When Cameron became an MP in 2001 and party leader in 2005, he stayed clear of European issues. He talked about many things – especially those that Conservative politicians rarely talked about. But Europe, that toxic issue which had brought his party to its knees and doomed the premierships of both Margaret Thatcher and John Major, was nowhere to be seen or heard around Cameron.
That explains why Cameron treated Europe like Pandora’s Box: best left untouched. Privately, it was understood that Cameron was a Eurosceptic himself. He just would not want to talk about it.
The strategy worked – for a while. As long as the party and then the country followed Cameron on his initiatives around climate change, social policy or gay marriage, there just was not enough time to also hold a big debate on Europe.
That Cameron eventually promised the ‘In or Out?’ referendum had nothing to do with him wishing to resolve the European question once and for all. It was a political response to the rise of UKIP, the populist Eurosceptical party.
But even in promising the referendum, Cameron still tried to dig an escape route. He said in 2013 he would hold the referendum only if he won the 2015 election, which given the Conservatives’ polling back then not even Cameron expected to win. Besides, he knew that a repeat of the coalition with the pro-EU Liberal Democrats would provide enough cover for ditching the referendum idea after the election.
Unfortunately for Cameron, he won an absolute majority in the 2015 general election – and was honour bound to deliver the referendum. It also meant he had to campaign against his own Eurosceptic instincts, all the while presiding over a party still deeply divided on Europe.
In hindsight, Cameron’s assessment that Europe was an issue too toxic to touch has proven right. His treatment of it as the Tory version of Pandora’s Box may have been cowardly but it was his only way he could lead the party for more than a decade.

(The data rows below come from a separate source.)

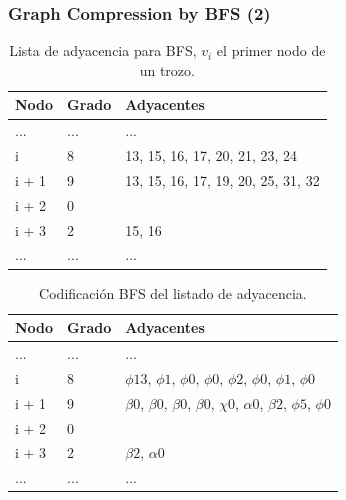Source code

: \begin{frame}
\frametitle{Graph Compression by BFS (2)}

 \begin{table}%
\caption{Lista de adyacencia para BFS, $v_{i}$ el primer nodo de un trozo.}
\centering
\scriptsize

\begin{tabular}{|l|l|l|}
	\toprule
	Nodo & Grado & Adyacentes \\
	\midrule
	... & ... & ... \\
	i & 8 & 13, 15, 16, 17, 20, 21, 23, 24 \\
	i + 1 & 9 & 13, 15, 16, 17, 19, 20, 25, 31, 32 \\
	i + 2 & 0 &  \\
	i + 3 & 2 & 15, 16 \\
	... & ... & ... \\
\end{tabular}
\end{table} 

\begin{table}%
\caption{Codificación BFS del listado de adyacencia.}
\centering
\scriptsize

\begin{tabular}{|l|l|l|}
	\toprule
	Nodo & Grado & Adyacentes \\
	\midrule
	... & ... & ... \\
	i & 8 & $\phi13$, $\phi1$, $\phi0$, $\phi0$, $\phi2$, $\phi0$, $\phi1$, $\phi0$ \\
	i + 1 & 9 & $\beta0$, $\beta0$, $\beta0$, $\beta0$, $\chi0$, $\alpha0$, $\beta2$, $\phi5$, $\phi0$ \\
	i + 2 & 0 &  \\
	i + 3 & 2 & $\beta2$, $\alpha0$ \\
	... & ... & ... \\
\end{tabular}
\end{table} 

\end{frame}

Following the Brexit referendum, it was no longer possible to avoid the hard questions Cameron had so successfully ignored for so long.

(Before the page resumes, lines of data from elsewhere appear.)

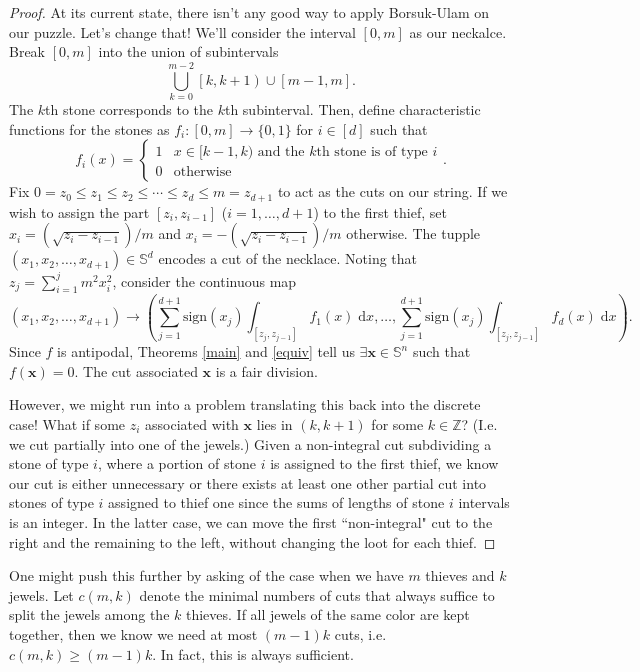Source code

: \documentclass[12pt]{amsart}
\theoremstyle{definition}
\begin{document}
    \begin{proof}
        At its current state, there isn't any good way to apply Borsuk-Ulam on our puzzle. Let's change that! We'll consider the interval $[0,m]$ as our neckalce. Break $[0,m]$ into the union of subintervals $$\bigcup_{k=0}^{m-2} \left[k, k+1\right) \cup \left[m-1, m\right].$$ The $k$th stone corresponds to the $k$th subinterval. Then, define characteristic functions for the stones as $f_i:[0,m] \to \{0,1\}$ for $i \in [d]$ such that $$f_i(x) = \begin{cases} 1 & x \in [k-1, k) \text{ and the $k$th stone is of type $i$}\\ 0 & \text{otherwise} \end{cases}.$$ Fix $0 = z_0 \leq z_1 \leq z_2 \leq \cdots \leq z_d \leq m= z_{d+1}$ to act as the cuts on our string. If we wish to assign the part $[z_i,z_{i-1}]$ ($i = 1, \ldots, d+1$) to the first thief, set $x_i = \left(\sqrt{z_{i} - z_{i-1}}\right)/m$ and $x_i = -\left(\sqrt{z_i - z_{i-1}}\right)/m$ otherwise. The tupple $(x_1,x_2,\ldots,x_{d+1}) \in \mathbb S^d$ encodes a cut of the necklace. Noting that $z_j = \sum_{i=1}^{j} m^2x_i^2$, consider the continuous map $$(x_1,x_2,\ldots,x_{d+1}) \to \left(\sum_{j=1}^{d+1} \mathrm{sign}(x_j) \int_{[z_j,z_{j-1}]} f_1(x) \; \mathrm{d}x , \ldots, \sum_{j=1}^{d+1} \mathrm{sign}(x_j) \int_{[z_j,z_{j-1}]} f_d(x) \; \mathrm{d}x\right).$$ Since $f$ is antipodal, Theorems \ref{main} and \ref{equiv} tell us $\exists \mathbf x \in \mathbb S^n$ such that $f(\mathbf x) = 0$. The cut associated $\mathbf x$ is a fair division. 

        However, we might run into a problem translating this back into the discrete case! What if some $z_i$ associated with $\mathbf x$ lies in $\left(k, k+1\right)$ for some $k \in \mathbb Z$? (I.e. we cut partially into one of the jewels.) Given a non-integral cut subdividing a stone of type $i$, where a portion of stone $i$ is assigned to the first thief, we know our cut is either unnecessary or there exists at least one other partial cut into stones of type $i$ assigned to thief one since the sums of lengths of stone $i$ intervals is an integer. In the latter case, we can move the first ``non-integral" cut to the right and the remaining to the left, without changing the loot for each thief.
    \end{proof}
    
    One might push this further by asking of the case when we have $m$ thieves and $k$ jewels. Let $c(m,k)$ denote the minimal numbers of cuts that always suffice to split the jewels among the $k$ thieves. If all jewels of the same color are kept together, then we know we need at most $(m-1)k$ cuts, i.e. $c(m,k) \geq (m-1)k$. In fact, this is always sufficient.
\end{document}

His successor Theresa May should have tried having a debate between the various factions of her party (and the opposition). However, she turned out even less able than Cameron to properly talk about Europe. Her people skills are no match for Cameron’s.
It almost sounds as if Cameron now regrets never having tried to reconcile his party (let alone the country) on Europe. He postponed and avoided the issue, and that is one of the main reasons for Britain’s existential crisis now.
Maybe it is somewhat rich for Cameron to come out of political retirement and talk about building bridges between the warring parts of the Conservatives when he never did that as leader and Prime Minister.
However, that does not mean Cameron is wrong. The only sensible way out of the Brexit mess is to seek compromise across diametrically opposed groups.
Incidentally, if that is the case, then almost anyone is better suited to close Pandora’s Box than Theresa May.